■ Records provided ■
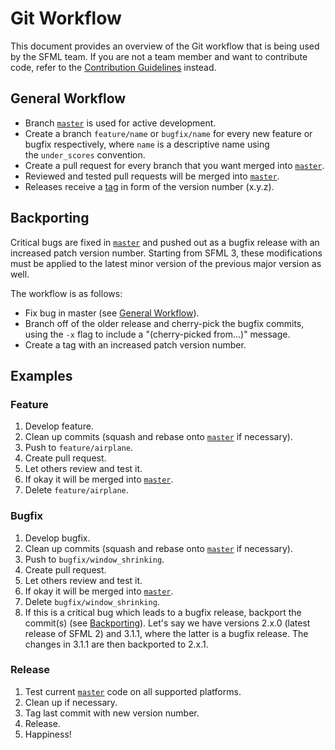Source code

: # Git Workflow

This document provides an overview of the Git workflow that is being used by the SFML team. If you are not a team member and want to contribute code, refer to the [Contribution Guidelines](contribute.md "Go to the contribution guidelines") instead.

## General Workflow

- Branch [`master`](https://github.com/SFML/SFML/tree/master) is used for active development.
- Create a branch `feature/name` or `bugfix/name` for every new feature or bugfix respectively, where `name` is a descriptive name using the `under_scores` convention.
- Create a pull request for every branch that you want merged into [`master`](https://github.com/SFML/SFML/tree/master).
- Reviewed and tested pull requests will be merged into [`master`](https://github.com/SFML/SFML/tree/master).
- Releases receive a [tag](https://github.com/SFML/SFML/tags) in form of the version number (x.y.z).

## Backporting

Critical bugs are fixed in [`master`](https://github.com/SFML/SFML/tree/master) and pushed out as a bugfix release with an increased patch version number. Starting from SFML 3, these modifications must be applied to the latest minor version of the previous major version as well.

The workflow is as follows:

- Fix bug in master (see [General Workflow](#general)).
- Branch off of the older release and cherry-pick the bugfix commits, using the `-x` flag to include a "(cherry-picked from...)" message.
- Create a tag with an increased patch version number.

## Examples

### Feature

1. Develop feature.
2. Clean up commits (squash and rebase onto [`master`](https://github.com/SFML/SFML/tree/master) if necessary).
3. Push to `feature/airplane`.
4. Create pull request.
5. Let others review and test it.
6. If okay it will be merged into [`master`](https://github.com/SFML/SFML/tree/master).
7. Delete `feature/airplane`.

### Bugfix

1. Develop bugfix.
2. Clean up commits (squash and rebase onto [`master`](https://github.com/SFML/SFML/tree/master) if necessary).
3. Push to `bugfix/window_shrinking`.
4. Create pull request.
5. Let others review and test it.
6. If okay it will be merged into [`master`](https://github.com/SFML/SFML/tree/master).
7. Delete `bugfix/window_shrinking`.
8. If this is a critical bug which leads to a bugfix release, backport the commit(s) (see [Backporting](https://www.sfml-dev.org/workflow.php#backporting)). Let's say we have versions 2.x.0 (latest release of SFML 2) and 3.1.1, where the latter is a bugfix release. The changes in 3.1.1 are then backported to 2.x.1.

### Release

1. Test current [`master`](https://github.com/SFML/SFML/tree/master) code on all supported platforms.
2. Clean up if necessary.
3. Tag last commit with new version number.
4. Release.
5. Happiness!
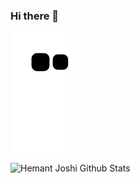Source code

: ### Hi there 👋

![](https://raw.githubusercontent.com/cat-kun/cat-kun/main/assets/github-contribution-grid-snake.svg)

<!--
**cat-kun/cat-kun** is a ✨ _special_ ✨ repository because its `README.md` (this file) appears on your GitHub profile.

Here are some ideas to get you started:

- 🔭 I’m currently working on ...
- 🌱 I’m currently learning ...
- 👯 I’m looking to collaborate on ...
- 🤔 I’m looking for help with ...
- 💬 Ask me about ...
- 📫 How to reach me: ...
- 😄 Pronouns: ...
- ⚡ Fun fact: ...
-->

![Hemant Joshi Github Stats](https://github-readme-stats.vercel.app/api?username=cat-kun&show_icons=true&title_color=fff&icon_color=79ff97&text_color=9f9f9f&bg_color=151515&hide=["contribs"])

■ Assigned task ■
Every line above that holds the string "where" counts once. State how many such lines there are, as a number alone.

■ Solution for this exercise ■
2